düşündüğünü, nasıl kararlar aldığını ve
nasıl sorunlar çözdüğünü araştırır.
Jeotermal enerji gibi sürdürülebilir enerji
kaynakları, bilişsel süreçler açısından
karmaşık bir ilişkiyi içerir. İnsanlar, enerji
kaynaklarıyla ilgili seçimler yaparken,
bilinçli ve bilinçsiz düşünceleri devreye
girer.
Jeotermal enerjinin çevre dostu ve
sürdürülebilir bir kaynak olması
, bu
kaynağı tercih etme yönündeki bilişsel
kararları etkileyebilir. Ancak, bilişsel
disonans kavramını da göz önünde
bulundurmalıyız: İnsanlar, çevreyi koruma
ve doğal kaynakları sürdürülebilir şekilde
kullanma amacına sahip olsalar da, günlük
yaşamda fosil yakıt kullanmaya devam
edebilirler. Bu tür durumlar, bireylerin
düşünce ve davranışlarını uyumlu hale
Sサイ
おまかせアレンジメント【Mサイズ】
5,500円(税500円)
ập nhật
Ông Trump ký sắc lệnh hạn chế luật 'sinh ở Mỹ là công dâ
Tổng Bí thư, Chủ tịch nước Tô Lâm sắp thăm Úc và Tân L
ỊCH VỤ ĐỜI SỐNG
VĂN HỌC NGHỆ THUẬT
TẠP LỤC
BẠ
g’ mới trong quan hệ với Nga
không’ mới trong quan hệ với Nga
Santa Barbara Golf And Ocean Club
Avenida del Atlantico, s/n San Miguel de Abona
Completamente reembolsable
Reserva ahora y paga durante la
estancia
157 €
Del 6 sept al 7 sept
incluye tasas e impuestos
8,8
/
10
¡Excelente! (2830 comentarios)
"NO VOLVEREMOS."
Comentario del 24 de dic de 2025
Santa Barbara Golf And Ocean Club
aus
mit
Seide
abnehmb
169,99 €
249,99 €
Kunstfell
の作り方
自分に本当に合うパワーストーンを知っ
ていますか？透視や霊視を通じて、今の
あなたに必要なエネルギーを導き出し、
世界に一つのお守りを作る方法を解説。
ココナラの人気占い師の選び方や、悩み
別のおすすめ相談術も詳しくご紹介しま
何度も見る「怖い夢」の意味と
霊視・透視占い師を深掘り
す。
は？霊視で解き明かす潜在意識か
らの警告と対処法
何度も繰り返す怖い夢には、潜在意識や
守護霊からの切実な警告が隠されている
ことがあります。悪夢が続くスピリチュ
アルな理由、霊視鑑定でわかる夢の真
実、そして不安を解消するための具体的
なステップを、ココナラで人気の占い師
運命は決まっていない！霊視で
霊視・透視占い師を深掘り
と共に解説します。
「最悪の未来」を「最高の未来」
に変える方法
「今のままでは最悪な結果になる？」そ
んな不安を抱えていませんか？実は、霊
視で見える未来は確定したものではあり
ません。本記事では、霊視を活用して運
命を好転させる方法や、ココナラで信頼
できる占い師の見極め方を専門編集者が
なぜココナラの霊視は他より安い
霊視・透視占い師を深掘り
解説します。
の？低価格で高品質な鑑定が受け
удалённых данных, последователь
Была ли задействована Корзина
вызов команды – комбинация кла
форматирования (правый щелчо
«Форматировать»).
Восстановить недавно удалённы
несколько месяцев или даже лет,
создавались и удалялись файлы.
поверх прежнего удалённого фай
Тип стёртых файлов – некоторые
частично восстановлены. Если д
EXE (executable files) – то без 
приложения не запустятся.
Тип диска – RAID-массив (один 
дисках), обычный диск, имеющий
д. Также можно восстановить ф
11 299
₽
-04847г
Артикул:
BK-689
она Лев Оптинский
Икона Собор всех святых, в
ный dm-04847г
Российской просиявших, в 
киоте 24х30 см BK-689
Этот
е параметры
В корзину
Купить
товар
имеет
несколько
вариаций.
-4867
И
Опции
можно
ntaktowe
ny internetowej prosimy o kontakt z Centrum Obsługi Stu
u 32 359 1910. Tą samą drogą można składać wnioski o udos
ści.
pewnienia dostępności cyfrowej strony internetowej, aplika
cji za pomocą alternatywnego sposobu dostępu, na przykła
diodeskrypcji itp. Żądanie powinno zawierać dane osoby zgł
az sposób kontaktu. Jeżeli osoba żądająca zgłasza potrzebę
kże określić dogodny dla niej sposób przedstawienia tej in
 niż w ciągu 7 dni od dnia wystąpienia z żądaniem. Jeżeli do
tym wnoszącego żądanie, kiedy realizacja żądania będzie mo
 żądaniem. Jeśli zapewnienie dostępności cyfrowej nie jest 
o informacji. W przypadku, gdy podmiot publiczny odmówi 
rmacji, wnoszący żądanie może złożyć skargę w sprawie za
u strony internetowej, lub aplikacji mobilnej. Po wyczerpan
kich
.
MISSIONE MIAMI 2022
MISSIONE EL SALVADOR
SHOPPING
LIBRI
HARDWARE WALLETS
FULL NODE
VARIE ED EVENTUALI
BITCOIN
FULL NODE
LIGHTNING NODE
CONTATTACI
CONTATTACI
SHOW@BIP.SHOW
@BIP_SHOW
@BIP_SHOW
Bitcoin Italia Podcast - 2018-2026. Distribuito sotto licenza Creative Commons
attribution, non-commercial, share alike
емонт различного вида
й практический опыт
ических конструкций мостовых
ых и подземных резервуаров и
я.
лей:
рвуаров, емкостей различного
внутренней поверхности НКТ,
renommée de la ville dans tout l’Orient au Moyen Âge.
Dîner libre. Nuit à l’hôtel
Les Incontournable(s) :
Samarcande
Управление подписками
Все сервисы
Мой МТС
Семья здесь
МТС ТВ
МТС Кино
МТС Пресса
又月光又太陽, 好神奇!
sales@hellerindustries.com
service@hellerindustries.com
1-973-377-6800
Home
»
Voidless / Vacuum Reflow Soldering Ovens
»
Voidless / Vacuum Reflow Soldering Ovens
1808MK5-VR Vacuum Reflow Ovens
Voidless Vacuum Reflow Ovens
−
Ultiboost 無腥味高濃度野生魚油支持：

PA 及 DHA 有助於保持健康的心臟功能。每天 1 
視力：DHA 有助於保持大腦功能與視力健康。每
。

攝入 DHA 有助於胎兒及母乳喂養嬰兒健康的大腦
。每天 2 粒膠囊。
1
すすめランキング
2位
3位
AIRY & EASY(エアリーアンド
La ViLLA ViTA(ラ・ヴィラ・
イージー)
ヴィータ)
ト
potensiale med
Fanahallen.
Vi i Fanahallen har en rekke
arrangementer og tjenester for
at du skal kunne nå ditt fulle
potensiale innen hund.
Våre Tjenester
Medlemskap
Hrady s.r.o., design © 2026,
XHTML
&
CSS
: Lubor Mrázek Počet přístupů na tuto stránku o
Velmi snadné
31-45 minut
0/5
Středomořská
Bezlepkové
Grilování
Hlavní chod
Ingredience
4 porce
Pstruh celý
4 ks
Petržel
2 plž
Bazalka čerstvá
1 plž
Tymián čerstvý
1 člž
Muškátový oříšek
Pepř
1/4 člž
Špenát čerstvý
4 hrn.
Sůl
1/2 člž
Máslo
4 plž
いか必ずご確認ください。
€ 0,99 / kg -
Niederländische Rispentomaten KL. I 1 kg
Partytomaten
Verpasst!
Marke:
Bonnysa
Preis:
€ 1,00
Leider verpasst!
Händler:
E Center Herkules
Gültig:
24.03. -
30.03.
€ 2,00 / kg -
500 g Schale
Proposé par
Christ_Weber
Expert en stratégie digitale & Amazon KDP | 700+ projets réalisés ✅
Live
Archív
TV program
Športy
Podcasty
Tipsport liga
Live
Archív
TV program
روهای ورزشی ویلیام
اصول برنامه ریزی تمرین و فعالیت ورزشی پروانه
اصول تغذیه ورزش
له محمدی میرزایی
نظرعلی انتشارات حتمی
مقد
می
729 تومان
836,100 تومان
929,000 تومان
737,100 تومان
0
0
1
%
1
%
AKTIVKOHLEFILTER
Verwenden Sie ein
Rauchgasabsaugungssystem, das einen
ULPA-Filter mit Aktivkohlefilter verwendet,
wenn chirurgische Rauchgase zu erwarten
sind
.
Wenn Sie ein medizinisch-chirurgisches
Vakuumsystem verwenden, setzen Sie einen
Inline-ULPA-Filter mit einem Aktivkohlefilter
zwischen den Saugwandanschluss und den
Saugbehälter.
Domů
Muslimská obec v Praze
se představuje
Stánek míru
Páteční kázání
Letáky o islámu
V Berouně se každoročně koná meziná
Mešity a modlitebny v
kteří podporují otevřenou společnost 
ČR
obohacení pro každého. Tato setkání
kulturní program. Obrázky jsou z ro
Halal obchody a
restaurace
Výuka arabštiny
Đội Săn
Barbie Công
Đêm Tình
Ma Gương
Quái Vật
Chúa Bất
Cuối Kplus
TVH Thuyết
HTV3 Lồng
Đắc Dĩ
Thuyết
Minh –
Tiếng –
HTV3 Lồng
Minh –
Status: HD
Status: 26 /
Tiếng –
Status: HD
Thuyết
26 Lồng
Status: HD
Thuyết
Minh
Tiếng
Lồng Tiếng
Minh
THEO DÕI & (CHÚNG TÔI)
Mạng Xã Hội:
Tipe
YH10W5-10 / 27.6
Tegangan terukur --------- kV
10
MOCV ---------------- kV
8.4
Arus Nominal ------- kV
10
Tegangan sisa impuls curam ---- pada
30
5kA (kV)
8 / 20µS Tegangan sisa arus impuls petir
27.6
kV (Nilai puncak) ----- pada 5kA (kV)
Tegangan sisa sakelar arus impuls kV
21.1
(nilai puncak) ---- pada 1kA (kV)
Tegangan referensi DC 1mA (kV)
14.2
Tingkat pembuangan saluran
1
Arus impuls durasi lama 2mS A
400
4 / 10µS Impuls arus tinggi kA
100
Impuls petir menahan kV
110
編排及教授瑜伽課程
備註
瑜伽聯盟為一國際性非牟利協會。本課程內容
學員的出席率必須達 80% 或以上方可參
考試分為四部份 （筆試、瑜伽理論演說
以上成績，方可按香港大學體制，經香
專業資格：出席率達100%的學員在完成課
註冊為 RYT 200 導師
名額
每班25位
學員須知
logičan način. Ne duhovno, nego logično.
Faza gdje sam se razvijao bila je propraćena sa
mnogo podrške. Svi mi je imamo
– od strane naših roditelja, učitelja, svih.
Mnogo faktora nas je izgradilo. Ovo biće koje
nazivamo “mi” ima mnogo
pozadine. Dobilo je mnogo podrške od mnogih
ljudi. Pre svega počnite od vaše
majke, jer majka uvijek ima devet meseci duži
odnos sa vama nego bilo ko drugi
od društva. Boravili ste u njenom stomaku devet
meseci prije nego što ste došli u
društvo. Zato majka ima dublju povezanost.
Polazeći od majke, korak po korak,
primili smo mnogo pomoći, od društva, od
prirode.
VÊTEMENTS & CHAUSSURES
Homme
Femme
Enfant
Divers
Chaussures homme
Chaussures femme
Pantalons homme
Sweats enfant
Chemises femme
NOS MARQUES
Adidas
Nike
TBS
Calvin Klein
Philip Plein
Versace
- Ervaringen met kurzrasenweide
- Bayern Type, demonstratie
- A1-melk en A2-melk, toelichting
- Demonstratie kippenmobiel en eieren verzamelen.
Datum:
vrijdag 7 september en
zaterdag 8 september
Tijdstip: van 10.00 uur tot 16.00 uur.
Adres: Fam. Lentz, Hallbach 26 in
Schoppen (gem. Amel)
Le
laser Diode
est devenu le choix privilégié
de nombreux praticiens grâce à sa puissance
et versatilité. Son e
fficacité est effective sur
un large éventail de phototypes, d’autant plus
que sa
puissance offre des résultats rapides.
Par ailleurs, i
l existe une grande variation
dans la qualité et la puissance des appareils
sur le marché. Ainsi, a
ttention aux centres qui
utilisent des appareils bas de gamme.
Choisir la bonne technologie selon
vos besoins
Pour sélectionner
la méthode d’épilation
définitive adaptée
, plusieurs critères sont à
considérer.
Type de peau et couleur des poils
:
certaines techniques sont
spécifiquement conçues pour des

##############################

Only a number is expected here: how many lines of the records above contain "puncak".

2